__Problem requirements__
What is needed is an exact copy of the whole listing below, with no pictures.

__Input material__
<<<<

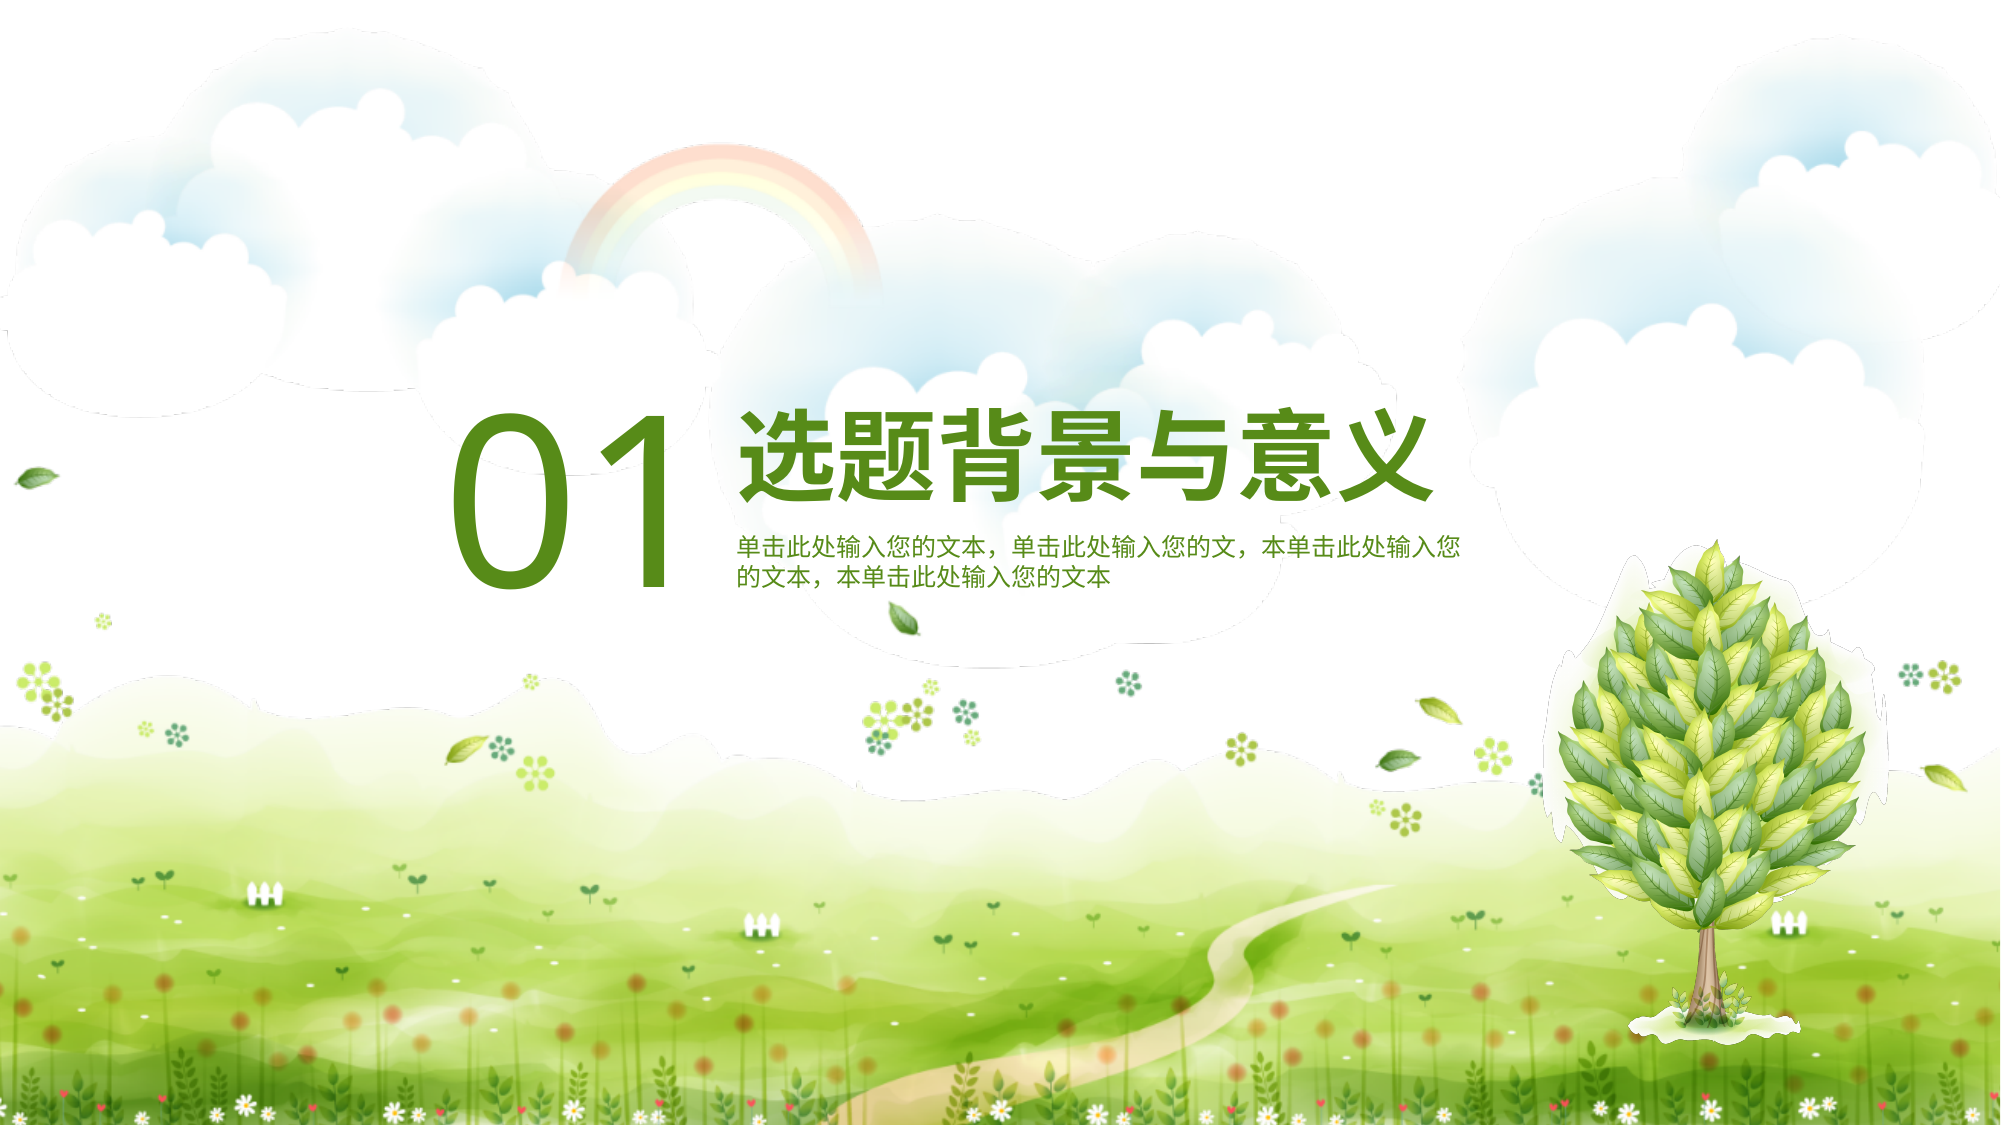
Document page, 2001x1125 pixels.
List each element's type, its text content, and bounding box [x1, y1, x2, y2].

text_box 单击此处输入您的文本，单击此处输入您的文，本单击此处输入您的文本，本单击此处输入您的文本 [721, 523, 1491, 599]
picture [0, 27, 2001, 1125]
text_box 选题背景与意义 [721, 386, 1858, 521]
text_box 01 [385, 340, 774, 644]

>>>>

__Result of this exercise__
Document page, 2001x1125 pixels.
List each element's type, its text content, and bounding box [x1, y1, x2, y2].

text_box 单击此处输入您的文本，单击此处输入您的文，本单击此处输入您的文本，本单击此处输入您的文本 [721, 523, 1491, 599]
picture [0, 27, 2001, 1125]
text_box 选题背景与意义 [721, 386, 1858, 521]
text_box 01 [385, 340, 774, 644]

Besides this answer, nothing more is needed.